Since the value premium was originally outlined by Eugene Fama and Kenneth French in the early 1990s, has it declined or disappeared in the U.S. stock market?
The renowned economists have released a new paper examining the value premium’s performance between July 1963 and June 2019. They decided to revisit the topic because the value premium has been low for a while, says Fama, the Robert R. McCormick distinguished service professor of finance at the University of Chicago’s Booth School of Business. “We wanted to see what that meant.”
The paper confirms that value premiums, which are value portfolio returns in excess of market portfolio returns, have been, on average, much lower in the past 28 years, compared to the period of 1963 to 1991.

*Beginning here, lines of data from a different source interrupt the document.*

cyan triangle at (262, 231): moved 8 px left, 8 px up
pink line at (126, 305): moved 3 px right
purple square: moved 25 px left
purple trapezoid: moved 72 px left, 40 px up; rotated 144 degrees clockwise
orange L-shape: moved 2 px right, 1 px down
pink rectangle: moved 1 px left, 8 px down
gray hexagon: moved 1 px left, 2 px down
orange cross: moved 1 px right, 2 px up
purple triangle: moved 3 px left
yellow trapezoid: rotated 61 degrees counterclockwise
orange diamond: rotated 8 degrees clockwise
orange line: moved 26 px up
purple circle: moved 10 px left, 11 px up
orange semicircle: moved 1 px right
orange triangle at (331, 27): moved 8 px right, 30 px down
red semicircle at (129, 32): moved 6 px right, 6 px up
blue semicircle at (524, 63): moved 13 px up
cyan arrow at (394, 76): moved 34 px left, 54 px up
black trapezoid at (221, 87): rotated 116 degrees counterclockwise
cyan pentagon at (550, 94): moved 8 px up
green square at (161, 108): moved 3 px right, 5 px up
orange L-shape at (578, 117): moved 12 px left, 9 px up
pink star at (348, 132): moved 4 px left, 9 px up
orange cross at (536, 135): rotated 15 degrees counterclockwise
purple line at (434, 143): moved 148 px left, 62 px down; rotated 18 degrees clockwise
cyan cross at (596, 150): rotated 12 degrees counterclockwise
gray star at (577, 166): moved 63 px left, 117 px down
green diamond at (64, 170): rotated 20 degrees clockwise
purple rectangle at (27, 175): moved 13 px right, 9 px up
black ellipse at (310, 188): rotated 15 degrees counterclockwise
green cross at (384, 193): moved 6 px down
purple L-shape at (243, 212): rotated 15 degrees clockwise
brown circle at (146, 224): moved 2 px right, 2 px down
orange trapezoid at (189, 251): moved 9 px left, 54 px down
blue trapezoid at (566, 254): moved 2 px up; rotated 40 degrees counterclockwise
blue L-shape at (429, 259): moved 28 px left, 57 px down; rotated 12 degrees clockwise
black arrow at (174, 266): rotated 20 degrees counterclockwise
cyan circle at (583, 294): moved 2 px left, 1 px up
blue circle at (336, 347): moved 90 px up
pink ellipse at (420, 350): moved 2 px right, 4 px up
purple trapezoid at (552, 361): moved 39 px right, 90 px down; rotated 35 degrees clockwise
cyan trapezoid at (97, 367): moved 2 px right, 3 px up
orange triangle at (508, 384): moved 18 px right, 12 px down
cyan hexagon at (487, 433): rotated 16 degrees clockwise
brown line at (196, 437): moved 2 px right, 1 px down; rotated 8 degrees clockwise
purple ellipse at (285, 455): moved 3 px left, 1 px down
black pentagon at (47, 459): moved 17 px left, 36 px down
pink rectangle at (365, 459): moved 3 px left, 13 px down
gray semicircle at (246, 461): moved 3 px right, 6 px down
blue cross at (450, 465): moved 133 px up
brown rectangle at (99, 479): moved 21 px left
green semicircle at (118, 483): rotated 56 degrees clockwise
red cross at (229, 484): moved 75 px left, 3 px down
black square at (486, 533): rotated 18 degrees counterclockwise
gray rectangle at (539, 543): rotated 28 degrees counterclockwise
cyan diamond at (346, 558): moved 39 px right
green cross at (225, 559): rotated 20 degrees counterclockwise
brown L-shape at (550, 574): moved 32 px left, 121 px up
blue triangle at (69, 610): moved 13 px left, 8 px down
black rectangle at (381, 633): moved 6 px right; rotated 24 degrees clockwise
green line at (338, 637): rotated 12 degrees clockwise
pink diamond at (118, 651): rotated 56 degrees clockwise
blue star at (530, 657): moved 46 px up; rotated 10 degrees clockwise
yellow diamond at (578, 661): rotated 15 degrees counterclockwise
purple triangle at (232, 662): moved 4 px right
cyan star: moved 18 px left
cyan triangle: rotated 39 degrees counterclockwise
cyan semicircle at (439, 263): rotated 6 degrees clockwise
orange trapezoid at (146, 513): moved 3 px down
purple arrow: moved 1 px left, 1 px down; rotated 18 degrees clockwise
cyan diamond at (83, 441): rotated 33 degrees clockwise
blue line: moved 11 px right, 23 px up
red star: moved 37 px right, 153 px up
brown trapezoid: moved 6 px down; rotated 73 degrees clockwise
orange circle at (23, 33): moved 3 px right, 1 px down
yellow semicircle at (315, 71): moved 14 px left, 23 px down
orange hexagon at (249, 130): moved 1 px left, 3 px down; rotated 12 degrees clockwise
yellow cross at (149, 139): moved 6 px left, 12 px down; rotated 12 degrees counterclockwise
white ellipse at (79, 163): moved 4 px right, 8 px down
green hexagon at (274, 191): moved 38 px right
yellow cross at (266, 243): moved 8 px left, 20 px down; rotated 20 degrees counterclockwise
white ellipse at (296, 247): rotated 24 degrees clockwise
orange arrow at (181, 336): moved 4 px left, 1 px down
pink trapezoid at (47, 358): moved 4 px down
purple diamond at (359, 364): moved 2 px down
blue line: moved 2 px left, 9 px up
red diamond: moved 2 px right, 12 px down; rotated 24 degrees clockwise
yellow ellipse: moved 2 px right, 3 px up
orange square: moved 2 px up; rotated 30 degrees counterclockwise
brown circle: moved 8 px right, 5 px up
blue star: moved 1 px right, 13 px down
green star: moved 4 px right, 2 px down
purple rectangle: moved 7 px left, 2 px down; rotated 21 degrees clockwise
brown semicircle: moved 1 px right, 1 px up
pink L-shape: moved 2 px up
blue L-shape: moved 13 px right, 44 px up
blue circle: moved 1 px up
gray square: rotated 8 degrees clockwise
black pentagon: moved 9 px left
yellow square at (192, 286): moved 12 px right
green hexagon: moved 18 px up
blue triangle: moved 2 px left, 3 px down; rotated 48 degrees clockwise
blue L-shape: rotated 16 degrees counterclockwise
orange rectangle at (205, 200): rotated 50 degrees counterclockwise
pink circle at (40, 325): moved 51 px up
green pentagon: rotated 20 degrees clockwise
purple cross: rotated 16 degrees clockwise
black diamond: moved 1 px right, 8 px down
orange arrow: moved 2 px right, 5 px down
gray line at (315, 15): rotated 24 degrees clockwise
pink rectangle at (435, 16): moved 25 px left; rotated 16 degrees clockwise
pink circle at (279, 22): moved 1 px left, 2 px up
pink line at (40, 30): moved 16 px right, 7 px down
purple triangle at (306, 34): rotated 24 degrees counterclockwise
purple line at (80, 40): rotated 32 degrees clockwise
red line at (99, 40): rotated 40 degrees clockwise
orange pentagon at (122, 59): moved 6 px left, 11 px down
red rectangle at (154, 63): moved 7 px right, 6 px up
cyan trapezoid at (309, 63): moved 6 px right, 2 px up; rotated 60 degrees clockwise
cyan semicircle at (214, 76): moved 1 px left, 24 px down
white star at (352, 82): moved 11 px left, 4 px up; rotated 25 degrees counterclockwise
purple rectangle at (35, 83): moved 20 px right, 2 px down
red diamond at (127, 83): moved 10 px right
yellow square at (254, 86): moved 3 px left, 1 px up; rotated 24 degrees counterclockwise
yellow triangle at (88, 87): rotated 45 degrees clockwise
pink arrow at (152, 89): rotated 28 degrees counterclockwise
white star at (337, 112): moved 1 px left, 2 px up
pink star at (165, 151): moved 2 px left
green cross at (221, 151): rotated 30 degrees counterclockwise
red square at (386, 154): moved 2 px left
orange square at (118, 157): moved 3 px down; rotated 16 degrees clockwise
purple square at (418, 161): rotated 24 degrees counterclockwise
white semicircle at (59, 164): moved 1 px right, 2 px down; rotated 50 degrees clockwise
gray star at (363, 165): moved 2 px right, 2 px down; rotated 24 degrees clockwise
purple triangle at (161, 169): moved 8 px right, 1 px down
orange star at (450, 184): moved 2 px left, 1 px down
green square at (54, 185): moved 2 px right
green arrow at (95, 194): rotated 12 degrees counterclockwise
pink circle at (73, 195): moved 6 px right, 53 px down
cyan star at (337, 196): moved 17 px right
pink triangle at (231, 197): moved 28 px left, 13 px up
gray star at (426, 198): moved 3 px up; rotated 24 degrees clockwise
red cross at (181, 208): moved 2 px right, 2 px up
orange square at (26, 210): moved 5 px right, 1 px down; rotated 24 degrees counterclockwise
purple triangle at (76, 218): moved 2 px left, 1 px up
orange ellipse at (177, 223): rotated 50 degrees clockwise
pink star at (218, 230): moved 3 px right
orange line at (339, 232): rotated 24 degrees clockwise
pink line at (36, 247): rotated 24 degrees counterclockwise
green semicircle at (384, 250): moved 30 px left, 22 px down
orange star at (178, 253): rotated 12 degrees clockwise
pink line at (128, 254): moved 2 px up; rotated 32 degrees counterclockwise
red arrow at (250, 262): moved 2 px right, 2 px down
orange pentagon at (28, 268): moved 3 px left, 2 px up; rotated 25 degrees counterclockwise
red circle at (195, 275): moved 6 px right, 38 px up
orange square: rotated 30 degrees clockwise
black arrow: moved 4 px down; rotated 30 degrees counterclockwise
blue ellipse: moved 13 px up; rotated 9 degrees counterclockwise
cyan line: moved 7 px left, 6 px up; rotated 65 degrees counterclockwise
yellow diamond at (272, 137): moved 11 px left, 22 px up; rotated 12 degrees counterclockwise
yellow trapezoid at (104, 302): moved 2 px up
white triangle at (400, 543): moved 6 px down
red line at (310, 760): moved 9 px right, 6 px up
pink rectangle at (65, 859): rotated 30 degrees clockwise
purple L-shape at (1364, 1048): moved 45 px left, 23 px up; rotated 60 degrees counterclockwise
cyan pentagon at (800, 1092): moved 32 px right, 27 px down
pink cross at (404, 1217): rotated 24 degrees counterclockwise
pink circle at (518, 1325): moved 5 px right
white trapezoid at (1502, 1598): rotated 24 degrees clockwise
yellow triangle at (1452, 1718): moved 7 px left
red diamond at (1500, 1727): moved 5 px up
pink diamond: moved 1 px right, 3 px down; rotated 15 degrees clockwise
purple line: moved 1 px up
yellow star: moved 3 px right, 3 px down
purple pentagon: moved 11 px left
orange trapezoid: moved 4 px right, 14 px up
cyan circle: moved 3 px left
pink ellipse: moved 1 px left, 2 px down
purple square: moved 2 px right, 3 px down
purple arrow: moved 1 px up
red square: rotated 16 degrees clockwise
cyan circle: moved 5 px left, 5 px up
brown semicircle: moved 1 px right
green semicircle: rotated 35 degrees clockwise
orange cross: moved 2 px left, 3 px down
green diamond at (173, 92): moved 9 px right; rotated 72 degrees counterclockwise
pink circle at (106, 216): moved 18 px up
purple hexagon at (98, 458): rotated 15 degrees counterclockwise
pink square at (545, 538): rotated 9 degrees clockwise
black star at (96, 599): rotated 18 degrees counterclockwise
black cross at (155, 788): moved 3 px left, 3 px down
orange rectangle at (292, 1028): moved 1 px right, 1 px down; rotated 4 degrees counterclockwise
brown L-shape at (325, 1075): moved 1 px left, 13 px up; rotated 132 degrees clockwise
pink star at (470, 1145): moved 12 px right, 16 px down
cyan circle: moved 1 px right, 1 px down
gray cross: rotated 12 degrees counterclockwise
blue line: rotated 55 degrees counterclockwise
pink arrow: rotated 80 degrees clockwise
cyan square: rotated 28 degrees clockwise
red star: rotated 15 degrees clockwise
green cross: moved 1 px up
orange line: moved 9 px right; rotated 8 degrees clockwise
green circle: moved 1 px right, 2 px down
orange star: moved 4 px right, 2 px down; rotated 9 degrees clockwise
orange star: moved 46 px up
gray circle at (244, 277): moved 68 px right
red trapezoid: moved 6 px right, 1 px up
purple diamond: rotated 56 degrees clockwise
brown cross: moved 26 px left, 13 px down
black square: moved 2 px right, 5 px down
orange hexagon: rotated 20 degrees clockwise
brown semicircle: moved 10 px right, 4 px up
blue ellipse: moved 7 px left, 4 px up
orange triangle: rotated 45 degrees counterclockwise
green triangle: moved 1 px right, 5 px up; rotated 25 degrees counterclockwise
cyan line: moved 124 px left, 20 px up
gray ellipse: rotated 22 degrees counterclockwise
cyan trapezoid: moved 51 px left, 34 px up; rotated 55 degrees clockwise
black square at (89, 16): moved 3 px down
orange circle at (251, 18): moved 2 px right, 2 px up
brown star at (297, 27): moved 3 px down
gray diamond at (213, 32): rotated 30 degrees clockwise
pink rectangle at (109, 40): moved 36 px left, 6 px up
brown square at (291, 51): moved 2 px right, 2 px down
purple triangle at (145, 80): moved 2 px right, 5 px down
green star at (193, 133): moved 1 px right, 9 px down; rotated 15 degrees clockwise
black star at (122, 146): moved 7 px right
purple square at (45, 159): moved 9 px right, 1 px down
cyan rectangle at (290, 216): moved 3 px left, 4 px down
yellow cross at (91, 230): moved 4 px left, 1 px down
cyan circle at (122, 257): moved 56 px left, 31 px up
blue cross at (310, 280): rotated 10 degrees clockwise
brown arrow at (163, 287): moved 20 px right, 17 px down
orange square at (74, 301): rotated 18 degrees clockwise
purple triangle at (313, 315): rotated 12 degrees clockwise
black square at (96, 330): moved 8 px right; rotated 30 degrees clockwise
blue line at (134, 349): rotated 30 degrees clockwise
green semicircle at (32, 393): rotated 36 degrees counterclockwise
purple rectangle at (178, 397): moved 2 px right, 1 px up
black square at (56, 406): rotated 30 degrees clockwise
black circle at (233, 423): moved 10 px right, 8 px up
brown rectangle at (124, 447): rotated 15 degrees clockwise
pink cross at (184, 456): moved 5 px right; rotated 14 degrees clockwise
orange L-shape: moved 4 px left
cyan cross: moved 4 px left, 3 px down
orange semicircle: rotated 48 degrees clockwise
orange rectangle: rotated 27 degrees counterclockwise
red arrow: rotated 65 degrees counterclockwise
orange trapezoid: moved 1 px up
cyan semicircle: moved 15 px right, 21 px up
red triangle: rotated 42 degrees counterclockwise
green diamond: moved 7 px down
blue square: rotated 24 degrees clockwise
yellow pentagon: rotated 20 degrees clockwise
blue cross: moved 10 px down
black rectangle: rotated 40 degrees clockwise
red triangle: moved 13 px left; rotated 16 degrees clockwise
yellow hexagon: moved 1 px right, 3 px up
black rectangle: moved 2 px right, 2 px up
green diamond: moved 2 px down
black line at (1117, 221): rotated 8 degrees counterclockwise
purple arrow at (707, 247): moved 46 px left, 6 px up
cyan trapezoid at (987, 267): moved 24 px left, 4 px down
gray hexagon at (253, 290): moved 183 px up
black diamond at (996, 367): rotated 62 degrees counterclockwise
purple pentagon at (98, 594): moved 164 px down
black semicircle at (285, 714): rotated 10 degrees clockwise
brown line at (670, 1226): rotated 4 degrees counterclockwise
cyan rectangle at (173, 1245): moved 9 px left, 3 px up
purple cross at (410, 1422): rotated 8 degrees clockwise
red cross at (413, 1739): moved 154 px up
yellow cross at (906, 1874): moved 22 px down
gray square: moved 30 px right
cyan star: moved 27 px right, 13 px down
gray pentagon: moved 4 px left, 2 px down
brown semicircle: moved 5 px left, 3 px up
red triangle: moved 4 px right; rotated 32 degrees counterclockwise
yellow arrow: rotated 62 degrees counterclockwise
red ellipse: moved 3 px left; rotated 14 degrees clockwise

In particular, the average premium for big value dropped from 0.36 per cent per month from 1963 to 1991 to 0.05 per cent for the period between 1991 and 2019. In addition, the small value average premium decreased from 0.58 per cent to 0.33 per cent.
The results weren’t surprising, says Fama. “We were surprised that it extended back as far as it did — that period of low returns — but otherwise not.”
However, the paper doesn’t suggest these comparisons mean the value premium has disappeared. Instead, high volatility in monthly premiums cloud inferences about whether the declines in average premiums reflect changes in expected premiums. “You can’t tell whether the value premium has gone away or not,” says Fama. “You can’t tell even whether it’s changed because of the statistical uncertainty associated with the returns.”
While the average value premiums are lower in the second half of the timeframe, U.S. value stocks produced higher average returns than the market portfolio of all listed U.S. stocks across the entire period. “In this situation, the full sample arguably provides the best evidence on long-term expected premiums,” the paper said. “The lower average premiums of the second half lean against the strong average premiums of the first, but full-period average value premiums provide statistically reliable evidence of positive expected premiums.”